SUMENEP, nusainsider.com — Menjelang perayaan Hari Raya Idulfitri 1447 Hijriah, muncul kembali fenomena oknum yang mengatasnamakan wartawan atau media untuk meminta Tunjangan Hari Raya (THR) kepada instansi pemerintah maupun pihak swasta.
Menyikapi hal tersebut, pimpinan redaksi nusainsider.com menegaskan bahwa praktik tersebut tidak dibenarkan dan bertentangan dengan etika profesi jurnalistik.
Pimpinan Redaksi nusainsider.com, Toifur Ali Wafa, menegaskan bahwa pihaknya mendukung penuh imbauan yang telah dikeluarkan oleh Dewan Pers terkait larangan wartawan, organisasi wartawan, maupun perusahaan pers meminta THR kepada pihak lain.
Menurutnya, permintaan THR oleh wartawan kepada instansi pemerintah, lembaga, maupun perusahaan swasta dapat mencederai profesionalisme dan independensi pers.
“Jika ada pihak yang mengaku sebagai wartawan atau anggota media nusainsider.com lalu meminta THR kepada instansi pemerintah atau perusahaan swasta, kami tegaskan itu bukan kebijakan redaksi. Kami meminta agar hal tersebut segera dilaporkan,” tegas Toifur Ali Wafa.
Ia menjelaskan bahwa nusainsider.com merupakan perusahaan media yang resmi dan tergabung dalam Serikat Media Siber Indonesia Kabupaten Sumenep.
Sebagai bagian dari organisasi perusahaan pers yang menjadi konstituen Dewan Pers, nusainsider.com berkomitmen menjaga integritas dan profesionalitas kerja jurnalistik.
“Sebagai media yang tergabung di SMSI, kami berkomitmen menjalankan kegiatan jurnalistik secara profesional dan beretika. Kami tidak pernah menginstruksikan atau membenarkan wartawan meminta THR kepada pihak manapun,” jelasnya.
Ia juga mengingatkan bahwa sesuai regulasi ketenagakerjaan, pemberian THR merupakan kewajiban perusahaan kepada pekerjanya, bukan kepada pihak lain. Hal tersebut telah diatur dalam Peraturan Pemerintah Nomor 36 Tahun 2021 tentang Pengupahan serta Peraturan Menteri Ketenagakerjaan Nomor 6 Tahun 2016 tentang Tunjangan Hari Raya Keagamaan bagi pekerja atau buruh di perusahaan.
Selain itu, ketentuan terbaru mengenai THR juga diatur dalam Surat Edaran Menteri Ketenagakerjaan Nomor M/3/HK.04.00/III/2026 tentang pelaksanaan pemberian THR keagamaan bagi pekerja atau buruh di perusahaan pada tahun 2026.
Dalam imbauannya, Dewan Pers secara tegas menyatakan bahwa wartawan, organisasi wartawan maupun perusahaan pers tidak diperkenankan meminta THR kepada lembaga pemerintah, perusahaan milik negara, maupun perusahaan swasta.
Praktik tersebut dinilai dapat merusak citra profesi wartawan serta mengancam independensi media.
Karena itu, Toifur juga mengimbau kepada seluruh instansi pemerintah, lembaga, maupun perusahaan swasta agar tidak melayani permintaan THR yang mengatasnamakan wartawan atau media.

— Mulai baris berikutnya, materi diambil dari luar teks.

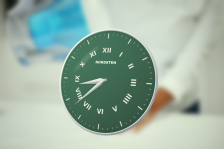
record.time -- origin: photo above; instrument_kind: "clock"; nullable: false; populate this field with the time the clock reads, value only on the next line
8:38
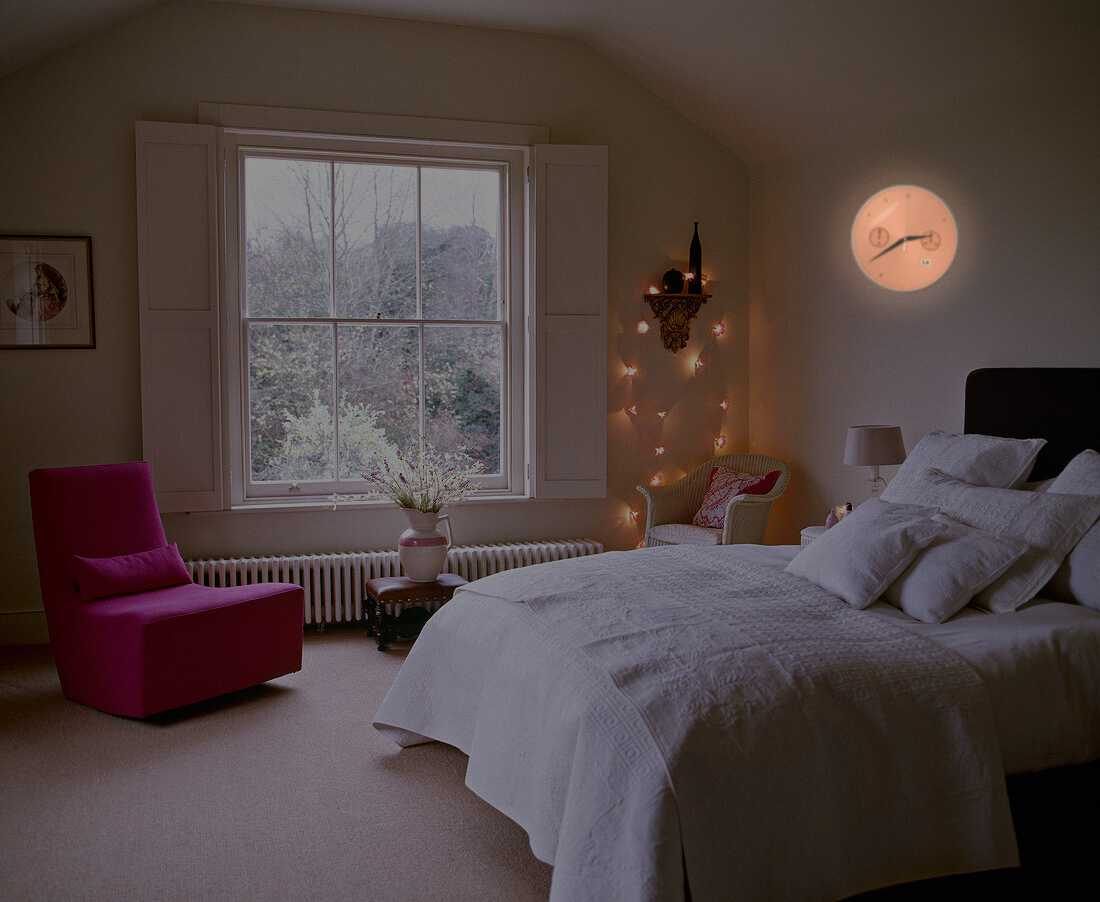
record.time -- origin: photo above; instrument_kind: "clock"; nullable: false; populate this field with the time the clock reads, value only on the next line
2:39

“Jika ada yang datang atau menghubungi dengan mengatasnamakan wartawan nusainsider.com dan meminta THR, kami mohon untuk tidak dilayani. Bahkan jika ada unsur pemaksaan atau ancaman, silakan segera laporkan kepada pihak berwajib,” ujarnya.
Ia menambahkan, langkah tersebut penting dilakukan demi menjaga marwah profesi wartawan serta memastikan praktik jurnalistik tetap berjalan secara profesional, independen, dan sesuai kode etik.
Toifur sapaan akrabnya berharap masyarakat maupun lembaga pemerintah dan swasta dapat bersama-sama menjaga integritas dunia pers dengan tidak memberikan ruang bagi oknum yang menyalahgunakan profesi wartawan untuk kepentingan pribadi.
“Pers memiliki fungsi penting sebagai penyampai informasi dan kontrol sosial. Oleh karena itu, kami ingin memastikan bahwa nama baik profesi wartawan tetap terjaga,” pungkasnya.